Opinion polls and surveys are very popular. It seems our entire society is being run by opinion polls these days. Most politicians check survey results each morning to discover what values they believe in. Some won’t even choose which tie to wear (or which pantsuit) until they get the latest report on popular colors.
Opinion polls are nothing new, however. In this week’s gospel reading Jesus conducted a public opinion survey. He asked his disciples, “Who do the crowds say that I am?”
The disciples pulled out their iPads, opened up the latest spreadsheet analysis, and gave Jesus the results: John the Baptist, 42.9 percent; Elijah, 28.6 percent; one of the prophets of old, 13.4 percent; undecided, 15.1 percent—with a margin of error of plus or minus four percent.
Then Jesus said to his disciples, “But you—who do you say that I am?”
Now, the disciples could have acted like modern politicians. They could have studied the data and realized that John the Baptist, while not yet a clear-cut majority view, was by far the most popular response, and issued a statement: “In keeping with our commitment to strengthening families and improving economic opportunities for all citizens, we are convinced that the proper course of action at this critical moment in history is to endorse legislation making John the Baptist the official identity of Jesus. And, of course, we do this for the children.”
But the disciples were not like modern day politicians (thank God!). They were more concerned about the truth rather than popular opinion. Peter stepped forward and, in a moment of politically incorrect courage, declared, “You are the Messiah of God.”
Peter didn’t care what the crowds thought. He wasn’t interested in jumping on any public opinion bandwagon. He could give a hoot about being part of the “in” crowd. Being right was more important to Peter than being popular. (Of course, we know that later on, on the night Jesus was betrayed, Peter decided that being wrong was safer than being arrested—a choice he deeply regretted afterward.)
Peter’s behavior was rare. Most people don’t feel very comfortable expressing a minority view. It’s much easier to parrot popular opinion than to speak your mind.

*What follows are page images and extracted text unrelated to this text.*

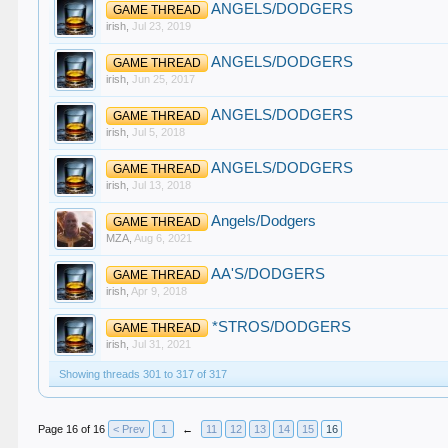
ANGELS/DODGERS
GAME THREAD
irish
,
Jul 23, 2019
ANGELS/DODGERS
GAME THREAD
irish
,
Jun 25, 2017
ANGELS/DODGERS
GAME THREAD
irish
,
Jul 5, 2018
ANGELS/DODGERS
GAME THREAD
irish
,
Jul 13, 2018
Angels/Dodgers
GAME THREAD
MZA
,
Aug 6, 2021
AA'S/DODGERS
GAME THREAD
irish
,
Apr 9, 2018
*STROS/DODGERS
GAME THREAD
irish
,
Jul 31, 2021
Showing threads 301 to 317 of 317
Page 16 of 16
< Prev
1
←
11
12
13
14
15
16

We see this principle in action all the time today. As soon as a survey is published claiming that the majority of the population feels a certain way about a topic, subsequent surveys show that that particular view has strengthened. The results of the initial survey actually help people make up their minds.
If a survey was conducted today, asking the same question Jesus asked, “Who do you say that I am?” what would be the response?
There can be many answers: A prophet, the founder of a great religion, a good and wise teacher, the figment of someone else’s imagination, a philosopher, an egocentric nut-case, or Peter’s answer, the Messiah, the Son of the living God.
I’m kind of hoping that a fair number of people would give the answer that Peter gave. But I wonder, what if the question was phrased, “In a recent survey, 88 percent of Americans said that Jesus was a good and wise teacher, but only human. Now, what is your opinion, who do you say that Jesus was?”
I’ve got a funny feeling that a lot of people who might have given the same answer Peter gave will quickly change their minds, not wanting to go against such a strong trend.
When we die and our souls stand before God's throne of judgment, popular opinion is not going to matter. It won’t do us any good to whine, “Hey, you can’t hold it against me just because I thought Jesus was a human teacher. That’s what everybody else thought. It’s not fair!”
It’s not a popularity contest. It’s not a majority rule democratic election. The key to eternal life in heaven is to give the same answer that Peter gave, regardless of what the opinion polls say.